((

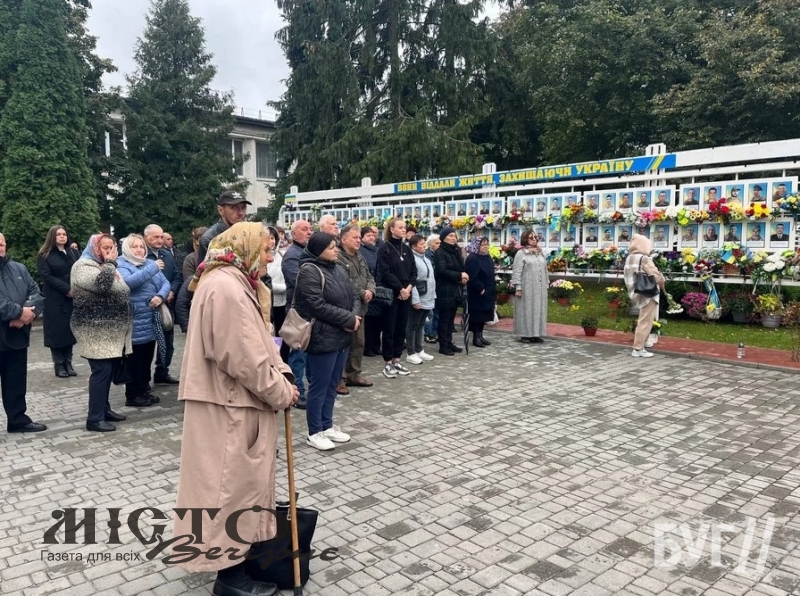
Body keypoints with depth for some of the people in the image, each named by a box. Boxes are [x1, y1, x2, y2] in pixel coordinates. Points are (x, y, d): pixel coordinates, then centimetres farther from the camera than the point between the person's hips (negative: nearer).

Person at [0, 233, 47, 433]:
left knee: (17, 381, 15)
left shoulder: (19, 268, 11)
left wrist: (28, 312, -14)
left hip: (17, 336, 5)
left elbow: (36, 293, 4)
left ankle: (18, 419, 26)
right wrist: (19, 312, -20)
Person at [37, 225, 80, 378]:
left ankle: (68, 363, 11)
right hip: (54, 299, -3)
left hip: (73, 298, 4)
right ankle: (59, 365, 5)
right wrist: (67, 288, -17)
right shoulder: (44, 255, 1)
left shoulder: (73, 253, 14)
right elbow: (47, 277, -9)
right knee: (56, 331, -1)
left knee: (70, 330, 5)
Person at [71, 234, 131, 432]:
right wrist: (110, 262, -15)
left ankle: (104, 409, 23)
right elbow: (102, 284, -28)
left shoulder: (107, 266, 19)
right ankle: (94, 418, -7)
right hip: (97, 331, -9)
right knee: (101, 371, -12)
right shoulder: (83, 266, -9)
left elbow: (121, 292, 25)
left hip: (112, 330, 9)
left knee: (109, 370, 12)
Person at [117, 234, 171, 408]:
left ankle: (144, 391, 26)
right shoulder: (121, 265, -5)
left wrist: (161, 296, -13)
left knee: (147, 359, 15)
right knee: (135, 361, 0)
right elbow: (128, 281, -25)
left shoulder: (151, 263, 13)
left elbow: (166, 283, 8)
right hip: (135, 322, -6)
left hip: (151, 320, 6)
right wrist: (152, 269, -23)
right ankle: (132, 396, 10)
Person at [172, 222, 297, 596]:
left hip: (235, 400, 11)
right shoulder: (226, 287, -23)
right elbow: (244, 358, -25)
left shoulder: (235, 283, 12)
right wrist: (281, 393, -14)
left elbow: (257, 342, 14)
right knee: (233, 482, 2)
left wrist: (280, 373, 0)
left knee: (240, 480, 21)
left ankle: (232, 553, 38)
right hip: (228, 405, -11)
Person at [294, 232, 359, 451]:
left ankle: (327, 426, 28)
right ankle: (314, 433, 13)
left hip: (342, 336, 9)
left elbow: (353, 296, 14)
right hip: (323, 338, -9)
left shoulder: (337, 269, 13)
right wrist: (349, 319, -17)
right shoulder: (309, 271, -15)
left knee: (332, 384, 16)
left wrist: (356, 316, -8)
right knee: (319, 386, 1)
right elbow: (318, 306, -22)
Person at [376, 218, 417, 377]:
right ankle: (387, 363, 6)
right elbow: (386, 273, -14)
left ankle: (396, 360, 18)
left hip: (406, 294, 6)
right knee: (389, 329, -1)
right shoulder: (384, 249, -7)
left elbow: (413, 271, 9)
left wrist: (409, 288, -6)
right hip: (391, 294, -6)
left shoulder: (406, 249, 12)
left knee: (401, 328, 9)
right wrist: (400, 289, -14)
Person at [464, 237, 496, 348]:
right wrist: (480, 289, -20)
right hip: (477, 294, -9)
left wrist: (493, 288, 13)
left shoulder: (487, 257, 13)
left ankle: (480, 335, 20)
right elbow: (472, 277, -22)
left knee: (484, 315, 12)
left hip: (488, 292, 9)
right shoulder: (472, 259, -16)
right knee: (477, 315, -2)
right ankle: (476, 337, 5)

))

TASK DETAILS:
Take the line above containing "left knee: (17, 381, 15)", the line containing "right shoulder: (226, 287, -23)", and all lines in between, and copy them exactly without anything else.

RESULT:
left knee: (17, 381, 15)
left shoulder: (19, 268, 11)
left wrist: (28, 312, -14)
left hip: (17, 336, 5)
left elbow: (36, 293, 4)
left ankle: (18, 419, 26)
right wrist: (19, 312, -20)
Person at [37, 225, 80, 378]:
left ankle: (68, 363, 11)
right hip: (54, 299, -3)
left hip: (73, 298, 4)
right ankle: (59, 365, 5)
right wrist: (67, 288, -17)
right shoulder: (44, 255, 1)
left shoulder: (73, 253, 14)
right elbow: (47, 277, -9)
right knee: (56, 331, -1)
left knee: (70, 330, 5)
Person at [71, 234, 131, 432]:
right wrist: (110, 262, -15)
left ankle: (104, 409, 23)
right elbow: (102, 284, -28)
left shoulder: (107, 266, 19)
right ankle: (94, 418, -7)
right hip: (97, 331, -9)
right knee: (101, 371, -12)
right shoulder: (83, 266, -9)
left elbow: (121, 292, 25)
left hip: (112, 330, 9)
left knee: (109, 370, 12)
Person at [117, 234, 171, 408]:
left ankle: (144, 391, 26)
right shoulder: (121, 265, -5)
left wrist: (161, 296, -13)
left knee: (147, 359, 15)
right knee: (135, 361, 0)
right elbow: (128, 281, -25)
left shoulder: (151, 263, 13)
left elbow: (166, 283, 8)
right hip: (135, 322, -6)
left hip: (151, 320, 6)
right wrist: (152, 269, -23)
right ankle: (132, 396, 10)
Person at [172, 222, 297, 596]:
left hip: (235, 400, 11)
right shoulder: (226, 287, -23)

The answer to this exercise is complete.